Copy, exactly and without additions, every line in the records below from the one holding "Ensuring that all" through the one holding "Transylvanian Society –", both ends included.

Stored items from a collection:
★ ★ ★ ★ ★ ★ ★
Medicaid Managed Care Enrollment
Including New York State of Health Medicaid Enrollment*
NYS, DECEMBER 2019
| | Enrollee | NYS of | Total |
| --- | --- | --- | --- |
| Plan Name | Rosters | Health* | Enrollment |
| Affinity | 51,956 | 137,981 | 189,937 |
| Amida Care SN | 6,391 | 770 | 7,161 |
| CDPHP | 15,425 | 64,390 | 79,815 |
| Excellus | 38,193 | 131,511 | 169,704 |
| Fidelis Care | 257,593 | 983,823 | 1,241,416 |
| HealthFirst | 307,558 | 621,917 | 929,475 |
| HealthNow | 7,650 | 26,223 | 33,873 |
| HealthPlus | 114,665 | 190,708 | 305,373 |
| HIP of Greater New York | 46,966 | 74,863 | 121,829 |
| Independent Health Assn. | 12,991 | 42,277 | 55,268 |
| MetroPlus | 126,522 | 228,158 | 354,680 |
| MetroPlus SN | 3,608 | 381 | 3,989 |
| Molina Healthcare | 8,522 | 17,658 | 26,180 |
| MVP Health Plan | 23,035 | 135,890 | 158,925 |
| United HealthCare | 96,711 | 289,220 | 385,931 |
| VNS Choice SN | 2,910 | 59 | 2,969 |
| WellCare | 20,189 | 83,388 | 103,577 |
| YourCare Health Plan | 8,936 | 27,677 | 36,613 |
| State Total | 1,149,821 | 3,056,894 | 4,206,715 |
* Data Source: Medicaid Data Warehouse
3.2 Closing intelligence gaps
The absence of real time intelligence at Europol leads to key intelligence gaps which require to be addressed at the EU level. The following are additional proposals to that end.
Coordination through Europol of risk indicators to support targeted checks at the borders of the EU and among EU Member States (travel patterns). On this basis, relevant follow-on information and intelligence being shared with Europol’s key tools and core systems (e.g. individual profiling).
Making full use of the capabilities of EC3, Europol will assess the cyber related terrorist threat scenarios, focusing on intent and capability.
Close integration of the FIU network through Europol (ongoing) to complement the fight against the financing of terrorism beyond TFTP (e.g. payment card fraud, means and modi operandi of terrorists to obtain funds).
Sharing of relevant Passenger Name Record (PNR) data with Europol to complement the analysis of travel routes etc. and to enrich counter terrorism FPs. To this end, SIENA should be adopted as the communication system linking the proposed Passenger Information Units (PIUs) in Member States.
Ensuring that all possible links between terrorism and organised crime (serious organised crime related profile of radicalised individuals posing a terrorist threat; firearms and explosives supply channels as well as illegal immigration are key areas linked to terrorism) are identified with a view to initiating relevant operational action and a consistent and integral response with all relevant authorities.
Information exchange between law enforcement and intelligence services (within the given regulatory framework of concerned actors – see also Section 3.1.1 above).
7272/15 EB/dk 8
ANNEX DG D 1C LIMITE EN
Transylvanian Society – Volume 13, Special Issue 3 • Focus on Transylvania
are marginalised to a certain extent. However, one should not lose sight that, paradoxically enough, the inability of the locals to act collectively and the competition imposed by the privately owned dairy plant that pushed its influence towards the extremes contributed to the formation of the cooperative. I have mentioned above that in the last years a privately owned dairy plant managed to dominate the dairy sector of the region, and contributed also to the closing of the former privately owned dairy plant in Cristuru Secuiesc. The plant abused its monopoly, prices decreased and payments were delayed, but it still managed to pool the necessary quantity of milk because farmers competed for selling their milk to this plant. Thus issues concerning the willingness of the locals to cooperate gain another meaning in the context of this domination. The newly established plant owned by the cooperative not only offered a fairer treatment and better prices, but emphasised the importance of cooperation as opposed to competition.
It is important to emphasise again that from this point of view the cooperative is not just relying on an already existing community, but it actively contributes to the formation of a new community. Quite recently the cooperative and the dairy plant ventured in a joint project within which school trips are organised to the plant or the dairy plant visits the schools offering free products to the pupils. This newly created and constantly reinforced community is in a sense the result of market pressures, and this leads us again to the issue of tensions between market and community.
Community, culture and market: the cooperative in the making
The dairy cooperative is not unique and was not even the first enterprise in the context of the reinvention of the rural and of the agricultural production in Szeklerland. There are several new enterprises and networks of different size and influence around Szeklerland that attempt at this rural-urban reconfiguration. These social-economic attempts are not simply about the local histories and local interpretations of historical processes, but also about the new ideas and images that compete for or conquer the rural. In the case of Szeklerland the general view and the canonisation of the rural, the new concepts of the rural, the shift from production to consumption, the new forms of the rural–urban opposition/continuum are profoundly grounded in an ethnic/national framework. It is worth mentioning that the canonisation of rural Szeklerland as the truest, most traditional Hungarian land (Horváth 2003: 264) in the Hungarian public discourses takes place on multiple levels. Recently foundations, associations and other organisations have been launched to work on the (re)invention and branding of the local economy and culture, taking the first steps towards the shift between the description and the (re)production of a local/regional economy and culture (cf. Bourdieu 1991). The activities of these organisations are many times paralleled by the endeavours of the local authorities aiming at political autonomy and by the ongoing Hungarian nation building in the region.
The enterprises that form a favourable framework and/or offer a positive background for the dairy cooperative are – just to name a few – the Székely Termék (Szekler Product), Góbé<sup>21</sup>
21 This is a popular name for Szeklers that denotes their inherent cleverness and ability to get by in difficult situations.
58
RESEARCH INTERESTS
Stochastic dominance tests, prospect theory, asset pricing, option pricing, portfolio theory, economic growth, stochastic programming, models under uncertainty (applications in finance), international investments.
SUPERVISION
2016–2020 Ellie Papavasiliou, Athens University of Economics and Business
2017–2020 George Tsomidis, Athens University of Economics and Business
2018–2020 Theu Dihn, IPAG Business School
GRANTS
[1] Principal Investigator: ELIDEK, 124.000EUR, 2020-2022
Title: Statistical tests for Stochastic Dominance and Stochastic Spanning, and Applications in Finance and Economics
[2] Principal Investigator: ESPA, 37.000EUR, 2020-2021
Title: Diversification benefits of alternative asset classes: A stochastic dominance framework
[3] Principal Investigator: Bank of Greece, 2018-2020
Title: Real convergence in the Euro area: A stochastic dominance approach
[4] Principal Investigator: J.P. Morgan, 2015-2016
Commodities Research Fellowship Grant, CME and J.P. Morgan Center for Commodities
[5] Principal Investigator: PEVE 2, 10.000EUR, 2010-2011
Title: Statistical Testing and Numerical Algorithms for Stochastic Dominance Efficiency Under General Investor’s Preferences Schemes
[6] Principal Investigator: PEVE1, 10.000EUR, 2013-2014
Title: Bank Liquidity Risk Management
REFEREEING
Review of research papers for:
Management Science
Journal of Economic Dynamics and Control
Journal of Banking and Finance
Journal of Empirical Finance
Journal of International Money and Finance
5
★ ★ ★ ★ ★ ★ ★
▸ Task response:
Ensuring that all possible links between terrorism and organised crime (serious organised crime related profile of radicalised individuals posing a terrorist threat; firearms and explosives supply channels as well as illegal immigration are key areas linked to terrorism) are identified with a view to initiating relevant operational action and a consistent and integral response with all relevant authorities.
Information exchange between law enforcement and intelligence services (within the given regulatory framework of concerned actors – see also Section 3.1.1 above).
7272/15 EB/dk 8
ANNEX DG D 1C LIMITE EN
Transylvanian Society – Volume 13, Special Issue 3 • Focus on Transylvania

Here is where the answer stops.